Colonization efficiency of transplanted SSCs is assumed to be 5–10% in mouse and even lower in other animal species [41, 42]. This is mainly because of the difficulty of passing through the tight junctional areas between Sertoli cells which is called blood-testis barrier (BTB) , and this low homing efficiency of transplanted SSCs has prevented the clinical applications of GCT. To improve the homing efficiency to overcome this limitation, work has been directed at uncovering the mechanism of SSC homing. It has been shown that in the absence of small G proteins called Rac1, SSCs lack the ability to migrate through the BTB , but retain their ability to reinitiate spermatogenesis in the testis. Rac1 modulates the expression of tight junction-associated proteins such as claudin 3 [43]. Secreted chemotactic factors from the niche environment, such as GDNF and C-X-C chemokine ligand 12 (CXCL12), were also implicated in promoting migration of transplanted SSCs from the tubular lumen to the basal compartment of the seminiferous tubule [44, 45]. Also, the adhesion molecule beta-1 integrin on both SSCs and Sertoli cells plays a critical role in the localization of SSCs to the basal membrane [46].

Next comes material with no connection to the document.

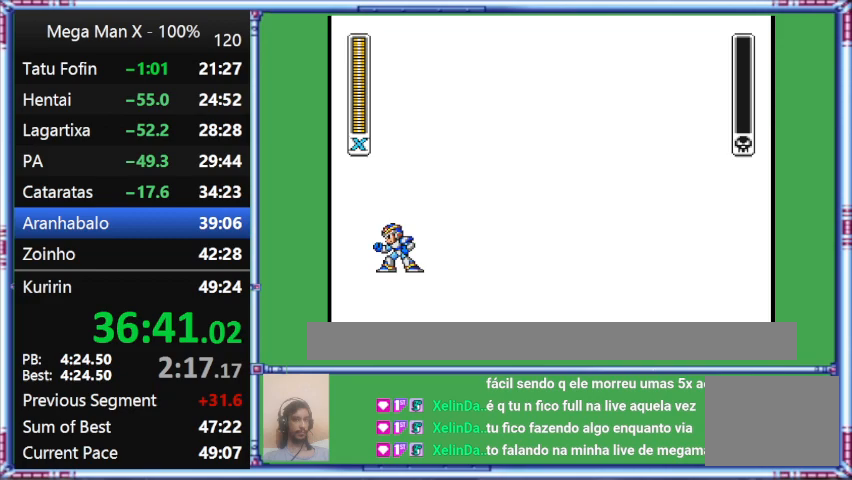
{"buttons": ["Y", "DPAD_RIGHT"], "events": []}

Most of the factors required for successful homing are also crucial in the maintenance of SSCs in vivo. For example, deficiency of beta-1 integrin, Rac1, and CXCL12 signaling via its receptor C-X-C chemokine receptor type 4 (CXCR4) in SSCs impaired the maintenance of SSCs, leading to loss of the germ cell population [43,44,45,46,47]. These findings underscore the importance of the niche environment on germ cell homing and survival. In mice, this homing process occurs in the first week after transplantation, and subsequently donor-derived spermatogenic colonies expand [41]. Due to the conserved homing mechanism among various animal species, homing of SSCs happens even in xenotransplantation. However, species-specific differences in spermatogenic regulatory mechanism prevent complete spermatogenesis from xenotransplanted SSCs [26, 27, 36,37,38].

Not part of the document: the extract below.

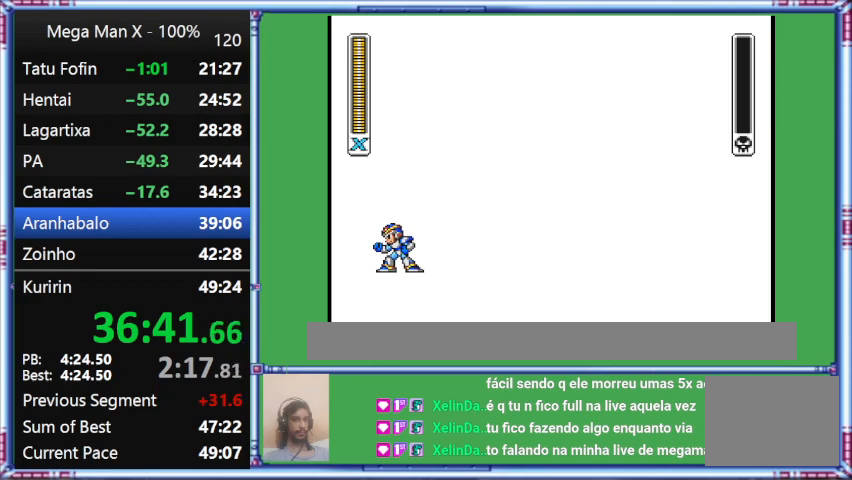
{"buttons": ["Y", "DPAD_RIGHT"], "events": []}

In mice, after SSCs reach to the basal membrane, transplanted SSCs proliferate to generate monolayered colonies in 1 week–1 month posttransplantation. After 1 month of transplantation, colonized SSCs undergo both mitosis and the resulting cells enter meiosis to generate sperm while expanding their colonies in longitudinal axis of the seminiferous tubule [42, 48, 49]. Thus the length of each colony increases with the passage of time, but the number of the donor-derived colonies decreases gradually after 2 months of transplantation [42]. Most of the homing and colonization mechanisms of transplanted SSCs still remain an enigma, but further understanding of these mechanisms will ultimately lead to successful and efficient clinical applications of GCT.

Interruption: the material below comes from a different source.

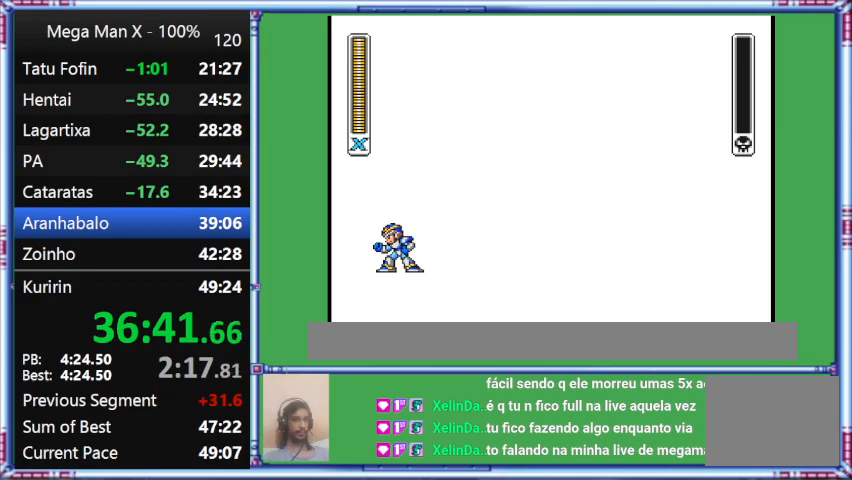
{"buttons": ["Y", "DPAD_RIGHT"], "events": []}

GS Cell and Testicular Tissue Organ Culture
The culture system of germ cells is well established in mouse, and has provided an SSC propagation system and valuable insights to understand basic regulatory mechanism of SSCs. Cultured germ cells were termed germ-line stem (GS) cells, which were shown to include SSCs as a subpopulation by GCT. GS cells are inducible both from neonate and adult mouse [50, 51], even in feeder-free culture conditions [52, 53]. A crucial role of GDNF for maintaining SSCs in culture was established [50, 51] and soluble GDNF family receptor alpha-1 (GFR alpha-1) is known to enhance the trophic effect of GDNF on GS cells [54]. Recent study has shown that FGF2 can maintain and expand the SSC population in vitro without GDNF [10]. Germ cell purification by FACS or MACS sorting and differential attachment of germ cells and somatic cells to tissue culture plates are effective to prevent the contamination with somatic cells and enable stable long-term GS cell culture.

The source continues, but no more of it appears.